= Hyde County Schools =

School district in North Carolina

Hyde County Schools is a public school district in Hyde County, North Carolina. Headquartered in Swan Quarter, currently operates two K-12 schools.

== History ==
David S. Cecelski, author of Along Freedom Road: Hyde County, North Carolina, and the Fate of Black Schools in the South, stated that in the era of de jure school segregation, schools for white children had full services, facilities, and transportation via school bus, and that schools for black children, all inferior to those for white children, "varied considerably" with "decades of official neglect and underfunding" being more common.
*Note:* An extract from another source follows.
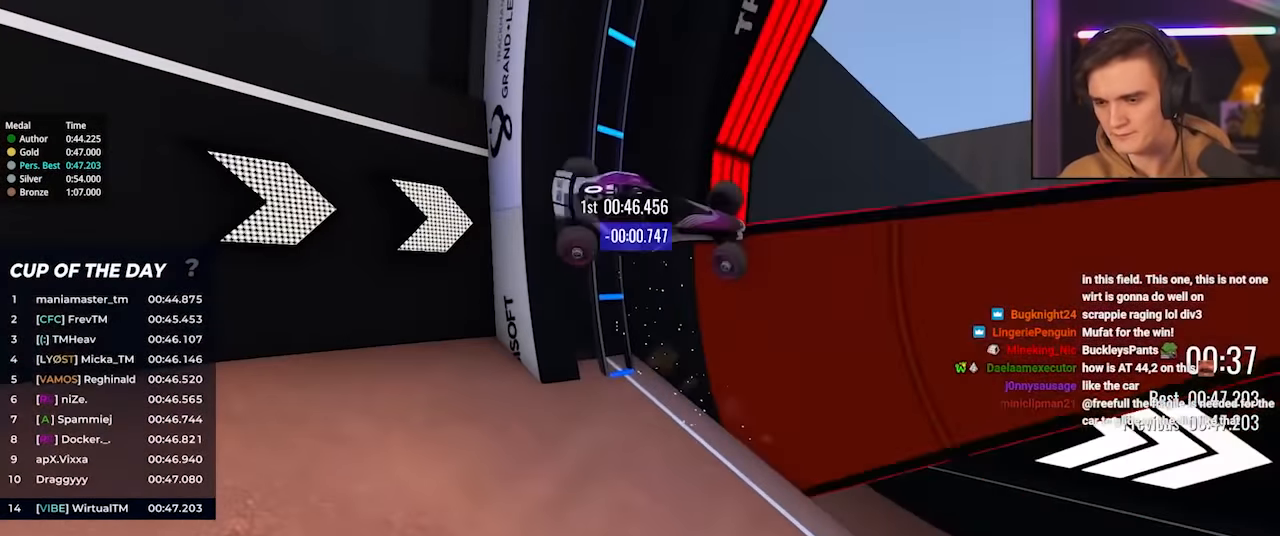
{"keys": ["right", "up"], "events": []}
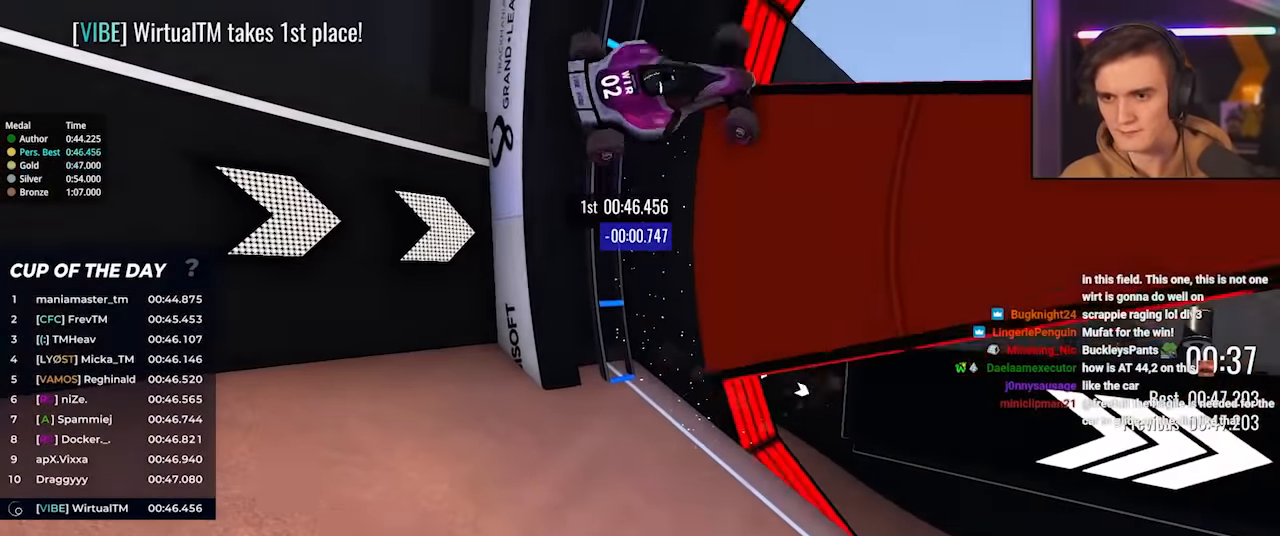
{"keys": ["right", "up"], "events": []}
Cecelski stated that the black schools had improved by the 1960s and that the two consolidated elementary schools were "solid, well-lit brick buildings comparable to" the previous White schools. He stated that the "disparity" between the facilities "had been reduced considerably."

== Schools ==
- Mattamuskeet School, mainland
  - Formed in the middle 20th century as a consolidation of East Hyde School and West Hyde School. It formed as white residents, seeing improved educational facilities for black students, in turn wanted improved facilities for their own children. It was initially only for white children, and after 1963 all white children were designated for the school. According to Cecelski, white county residents became politically divided over the formation of the new school, resulting in "a bitter conflict".
- Ocracoke School, Ocracoke Island

Former schools:
- East Hyde School (for white students) (Engelhard)
- West Hyde School (for white students) (Swan Quarter)
- Hyde County Training School (for black students) (Sladesville)
  - In the segregation era the school could not educate all black students in the county who wanted a high school education. It had a boarding facility that cost money to use.
- Davis School (Engelhard) - It was initially a smaller school for black children, but in 1954 it gained an 8-classroom addition as well as a home economics facility and library. That year high school grades were added. A gymnasium and six classrooms were built after 1964.
- O. A. Peay School (Job's Corner, near Swan Squarter)- Opened 1953 as a consolidation of smaller black elementary schools. In 1958 it had a room for science classes and three more classrooms. In 1964 the school received a worship and a facility for agricultural classes.

Peay's and Hyde County Training School's students held school reunions though they diminished by 2017.